What Happens When Researchers Open the File Drawer?

In recent years, I have often written about the replication crisis in psychology. This development, which I see as a welcome correction, is difficult to separate from another longstanding feature of academic life: publish or perish. Universities still largely evaluate scientists based on their publication record. The unintended consequences of that system have is subject of debate for decades. I am not referring here to the occasional high-profile scandal. Rather, I am referring to a much more ordinary phenomenon. Studies with a higher chance of publication are more likely to be written up, submitted, and ultimately published.

Researchers call this the file drawer problem. Imagine ten research teams investigating the same intervention. Eight find little or no effect, while two find positive results. Those two studies will often have a much better chance of appearing in a journal. Journals may favour statistically significant findings, but researchers themselves may also be less inclined to write up and submit null results. Together, these decisions create a distorted picture of reality.

Anyone familiar with discussions about publication bias will recognise this story. Researchers have known for a long time that publication bias exists. The more interesting question is not whether studies end up in the drawer, but how large that drawer really is and what exactly it contains.

A new meta-analysis by Peter Bergman and Nat Chowanajin attempts to uncover exactly that. To do so, they examined research into a specific category of interventions: low-cost ways to involve parents more in their children’s education via text messages, phone calls, or apps. Interesting in itself, but what makes this study truly special is that the researchers did not just collect published studies. They also actively sought out studies that had been conducted but never written up or published.

That proved to be no easy task. They searched research registers, grant databases, reports from research organisations, and even contacted researchers. Ultimately, they found 82 randomised studies from more than twenty countries. Notably, 24 of them had never been published.

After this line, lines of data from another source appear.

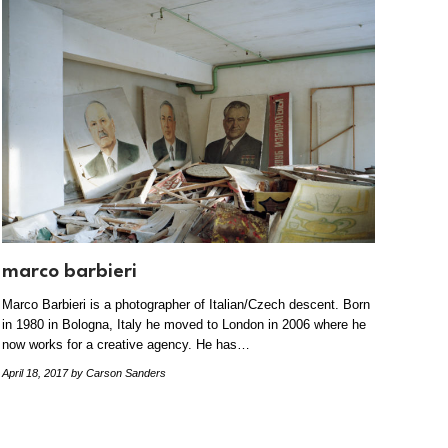
marco barbieri
Marco Barbieri is a photographer of Italian/Czech descent. Born
in 1980 in Bologna, Italy he moved to London in 2006 where he
now works for a creative agency. He has…
April 18, 2017
by Carson Sanders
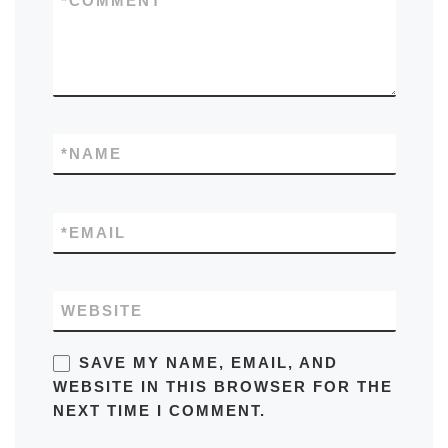
*
COMMENT
*
NAME
*
EMAIL
WEBSITE
SAVE MY NAME, EMAIL, AND
WEBSITE IN THIS BROWSER FOR THE
NEXT TIME I COMMENT.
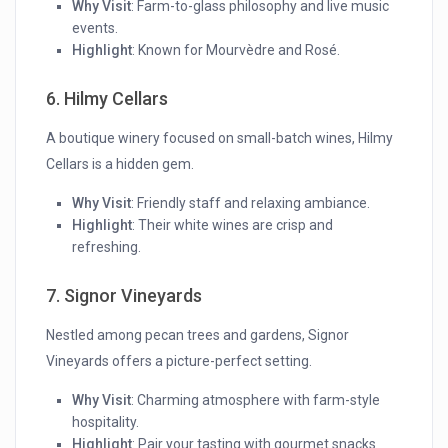
Why Visit
: Farm-to-glass philosophy and live music
events.
Highlight
: Known for Mourvèdre and Rosé.
6. Hilmy Cellars
A boutique winery focused on small-batch wines, Hilmy
Cellars is a hidden gem.
Why Visit
: Friendly staff and relaxing ambiance.
Highlight
: Their white wines are crisp and
refreshing.
7. Signor Vineyards
Nestled among pecan trees and gardens, Signor
Vineyards offers a picture-perfect setting.
Why Visit
: Charming atmosphere with farm-style
hospitality.
Highlight
: Pair your tasting with gourmet snacks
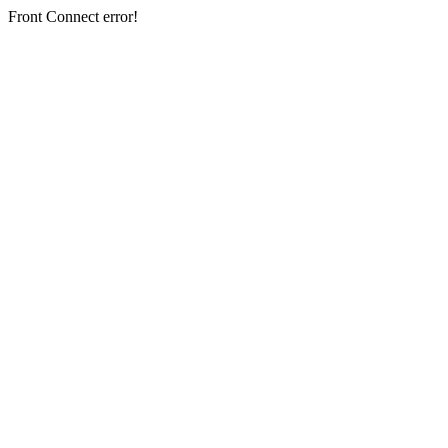
Front Connect error!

At first glance, that seems like a strong confirmation of the file drawer problem. But as is so often the case, the story becomes more interesting when you look deeper. The question is not only how many studies have been left in the drawer. But, more importantly, which studies are they?

To this end, the authors developed a statistical model to reconstruct what is in that drawer. Their conclusion is surprisingly nuanced. Yes, there is publication bias. Studies with statistically significant results are published more often than studies without significant results. But the hidden studies do not appear to contain massive negative effects. What is primarily missing are studies with smaller effects. And that is an important difference from the idea that sometimes exists regarding publication bias.

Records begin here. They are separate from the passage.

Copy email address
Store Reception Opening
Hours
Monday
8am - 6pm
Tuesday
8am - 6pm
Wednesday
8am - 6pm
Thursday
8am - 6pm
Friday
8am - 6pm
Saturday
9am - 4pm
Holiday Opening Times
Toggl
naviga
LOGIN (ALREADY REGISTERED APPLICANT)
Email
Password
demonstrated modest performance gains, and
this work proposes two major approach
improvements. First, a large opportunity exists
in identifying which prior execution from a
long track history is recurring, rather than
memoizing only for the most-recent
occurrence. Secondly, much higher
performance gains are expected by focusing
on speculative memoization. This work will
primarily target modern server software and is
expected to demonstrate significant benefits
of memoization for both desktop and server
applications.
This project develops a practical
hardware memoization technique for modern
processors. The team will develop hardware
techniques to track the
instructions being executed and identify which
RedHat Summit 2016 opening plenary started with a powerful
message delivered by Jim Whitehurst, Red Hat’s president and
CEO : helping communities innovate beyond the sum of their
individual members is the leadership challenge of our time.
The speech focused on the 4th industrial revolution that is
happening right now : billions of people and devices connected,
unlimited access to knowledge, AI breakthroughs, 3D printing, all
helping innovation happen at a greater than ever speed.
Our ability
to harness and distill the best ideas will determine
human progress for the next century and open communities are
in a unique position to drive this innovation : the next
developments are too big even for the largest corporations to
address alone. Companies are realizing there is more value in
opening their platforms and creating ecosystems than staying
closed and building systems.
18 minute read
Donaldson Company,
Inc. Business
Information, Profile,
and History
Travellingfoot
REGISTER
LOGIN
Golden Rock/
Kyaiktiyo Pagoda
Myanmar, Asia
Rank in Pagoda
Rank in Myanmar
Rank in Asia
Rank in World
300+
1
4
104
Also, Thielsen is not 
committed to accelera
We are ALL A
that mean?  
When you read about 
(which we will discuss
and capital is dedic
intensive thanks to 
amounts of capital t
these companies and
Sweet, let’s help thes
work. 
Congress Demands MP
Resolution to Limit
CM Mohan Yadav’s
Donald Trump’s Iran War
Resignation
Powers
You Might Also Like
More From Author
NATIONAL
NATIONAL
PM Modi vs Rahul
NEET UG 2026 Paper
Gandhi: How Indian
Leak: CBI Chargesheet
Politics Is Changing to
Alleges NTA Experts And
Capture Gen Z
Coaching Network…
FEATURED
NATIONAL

The caricature of publication bias is often that researchers hide a closet full of failed experiments while only the success stories see the light of day. This research suggests a different picture. The published literature appears to somewhat overestimate the effects, but does not completely overturn them. When the authors correct for the missing studies, the average effects remain positive. They only become slightly smaller.

That is actually good news for those who take science seriously. Not because publication bias isn’t a problem—it certainly remains one. But because it shows that the scientific system sometimes works better than both the biggest optimists and the biggest sceptics think. The truth turns out, once again, to lie somewhere in the middle.

But there is more. We often speak of “research” as if it were a finished product. In reality, research is a process. Some studies get published. Others remain unpublished because researchers change jobs, funding stops, there is no longer time to complete a report, or simply because no one gets around to it. That does not automatically mean that those results are worthless. It does mean, however, that a good overview of the literature requires more than just searching for published articles.

It may be stating the obvious. But science does not consist solely of what it publishes. Sometimes it is more than worth the effort to take a look at what has been left in the drawer. Apparently, you won’t necessarily find hidden revolutions or conspiracies there, but you will find a slightly more complete picture of reality.